Sang pengembara menimbang-nimbang sebentar, "Yah, tak ada salahnya mengembara dengan anak muda. Baiklah. Kau pulanglah dulu, kemasi barang-barangmu, lalu kembali ke sini nanti ketika matahari mulai terbenam. Saat itu adalah saat paling tepat untuk melakukan perjalanan."



Karim mengangguk lesu, memaksakan diri untuk mengangkat tubuhnya, yang terasa berat luar biasa sampai bisa berdiri, lalu menggumam, "Terima kasih. Sampai nanti."



"Sampai nanti." jawab sang pengembara sementara Karim melangkah gontai dan berlalu.



Sesuai janji, tepat ketika matahari berada di batas cakrawala, Karim menapakkan kakinya di depan pintu museum, tempat mereka berjanji untuk bertemu. Tapi ia tak melihat Bijak. Ah, mungkin sedang pergi makan, pikirnya. Lalu ia pun duduk dan menunggu.



Beberapa waktu berlalu, tapi masih tak terlihat batang hidung sang pengembara. Ah, mungkin setelah makan, ia ke kamar kecil dulu, pikir Karim lagi sembari mengawasi beberapa pria kekar yang bermain kartu sambil menenggak arak di sebuah kedai tak jauh darinya.
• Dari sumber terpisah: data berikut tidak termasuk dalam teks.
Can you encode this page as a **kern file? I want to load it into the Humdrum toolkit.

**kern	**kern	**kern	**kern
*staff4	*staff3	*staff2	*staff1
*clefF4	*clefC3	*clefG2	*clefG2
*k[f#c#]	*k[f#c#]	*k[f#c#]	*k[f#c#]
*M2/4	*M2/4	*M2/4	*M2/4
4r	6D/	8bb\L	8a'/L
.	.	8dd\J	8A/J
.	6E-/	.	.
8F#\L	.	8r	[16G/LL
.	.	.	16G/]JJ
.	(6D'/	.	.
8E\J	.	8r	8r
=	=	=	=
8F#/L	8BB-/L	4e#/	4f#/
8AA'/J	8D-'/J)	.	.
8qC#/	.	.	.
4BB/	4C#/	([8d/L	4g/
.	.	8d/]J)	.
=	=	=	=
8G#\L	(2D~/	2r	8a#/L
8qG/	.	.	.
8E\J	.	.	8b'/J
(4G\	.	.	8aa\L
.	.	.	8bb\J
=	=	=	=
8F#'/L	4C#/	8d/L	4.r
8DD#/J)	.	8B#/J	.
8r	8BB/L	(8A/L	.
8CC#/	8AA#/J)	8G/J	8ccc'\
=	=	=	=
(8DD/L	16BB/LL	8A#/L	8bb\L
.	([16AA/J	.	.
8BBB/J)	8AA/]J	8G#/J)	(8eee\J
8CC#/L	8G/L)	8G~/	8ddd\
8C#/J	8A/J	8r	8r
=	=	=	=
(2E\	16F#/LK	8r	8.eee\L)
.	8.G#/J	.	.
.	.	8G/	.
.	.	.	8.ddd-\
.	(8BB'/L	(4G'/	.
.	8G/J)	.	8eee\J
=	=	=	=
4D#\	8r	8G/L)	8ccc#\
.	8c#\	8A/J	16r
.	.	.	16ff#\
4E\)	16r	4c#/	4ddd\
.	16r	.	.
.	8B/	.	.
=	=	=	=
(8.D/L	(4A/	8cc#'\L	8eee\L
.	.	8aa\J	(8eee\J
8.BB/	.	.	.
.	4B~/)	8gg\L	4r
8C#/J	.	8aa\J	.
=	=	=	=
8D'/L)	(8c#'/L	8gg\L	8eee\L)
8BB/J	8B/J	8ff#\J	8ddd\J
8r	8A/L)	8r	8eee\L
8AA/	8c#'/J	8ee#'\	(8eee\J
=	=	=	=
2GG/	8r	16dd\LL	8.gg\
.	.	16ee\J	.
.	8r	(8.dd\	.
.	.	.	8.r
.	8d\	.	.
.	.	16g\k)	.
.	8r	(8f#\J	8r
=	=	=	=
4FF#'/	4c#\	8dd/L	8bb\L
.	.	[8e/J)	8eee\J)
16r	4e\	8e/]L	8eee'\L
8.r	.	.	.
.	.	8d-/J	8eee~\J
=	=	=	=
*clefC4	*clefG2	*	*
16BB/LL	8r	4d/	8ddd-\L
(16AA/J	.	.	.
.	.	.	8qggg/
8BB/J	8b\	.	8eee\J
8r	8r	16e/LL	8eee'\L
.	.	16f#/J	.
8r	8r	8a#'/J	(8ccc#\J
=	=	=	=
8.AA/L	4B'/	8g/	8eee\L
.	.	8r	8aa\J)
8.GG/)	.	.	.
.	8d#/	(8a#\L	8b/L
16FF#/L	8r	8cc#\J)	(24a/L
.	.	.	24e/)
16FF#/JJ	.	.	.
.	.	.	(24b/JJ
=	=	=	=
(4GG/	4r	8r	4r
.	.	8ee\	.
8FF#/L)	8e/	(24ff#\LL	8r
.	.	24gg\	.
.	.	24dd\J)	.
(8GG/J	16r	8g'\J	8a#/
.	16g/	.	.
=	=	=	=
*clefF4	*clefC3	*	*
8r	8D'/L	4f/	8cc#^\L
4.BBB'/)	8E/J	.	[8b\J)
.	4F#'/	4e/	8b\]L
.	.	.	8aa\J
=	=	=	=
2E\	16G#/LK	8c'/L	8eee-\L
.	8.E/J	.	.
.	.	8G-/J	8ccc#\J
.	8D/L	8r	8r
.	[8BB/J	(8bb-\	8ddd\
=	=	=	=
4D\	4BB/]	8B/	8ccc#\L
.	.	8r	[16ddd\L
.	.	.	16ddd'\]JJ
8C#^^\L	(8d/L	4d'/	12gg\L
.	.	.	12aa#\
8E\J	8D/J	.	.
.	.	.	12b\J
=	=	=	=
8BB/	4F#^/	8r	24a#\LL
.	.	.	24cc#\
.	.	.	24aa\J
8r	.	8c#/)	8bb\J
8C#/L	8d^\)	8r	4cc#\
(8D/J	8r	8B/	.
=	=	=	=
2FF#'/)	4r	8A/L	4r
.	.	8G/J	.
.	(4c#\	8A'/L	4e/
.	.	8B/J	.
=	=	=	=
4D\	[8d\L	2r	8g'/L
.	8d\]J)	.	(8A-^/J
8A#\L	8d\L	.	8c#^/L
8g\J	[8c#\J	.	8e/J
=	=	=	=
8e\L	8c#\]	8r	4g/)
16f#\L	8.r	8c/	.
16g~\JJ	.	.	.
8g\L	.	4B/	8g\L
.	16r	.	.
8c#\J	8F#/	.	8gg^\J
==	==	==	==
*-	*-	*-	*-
Ia masih mengawasi ketika kedai itu tutup, diikuti kedai-kedai lain yang berderet di sampingnya. Angin dingin berhembus kencang tanpa halangan, ketika nyaris semua pengguna jalan kembali ke rumah masing-masing, menyisakan sepi yang mencekam. Yang dinanti tak juga datang. Kemanakah ia gerangan?



Sekarang Karim benar-benar sendirian di situ, bersandar lesu di depan pintu museum. Lapar dan kedinginan. 



Tiba-tiba saja sebuah kenyataan menamparnya keras, menoreh luka baru pada luka-luka tadi yang masih basah. Ia teringat perkataan sang pengembara tadi.




"Empat dari lima perkataan manusia adalah kebohongan."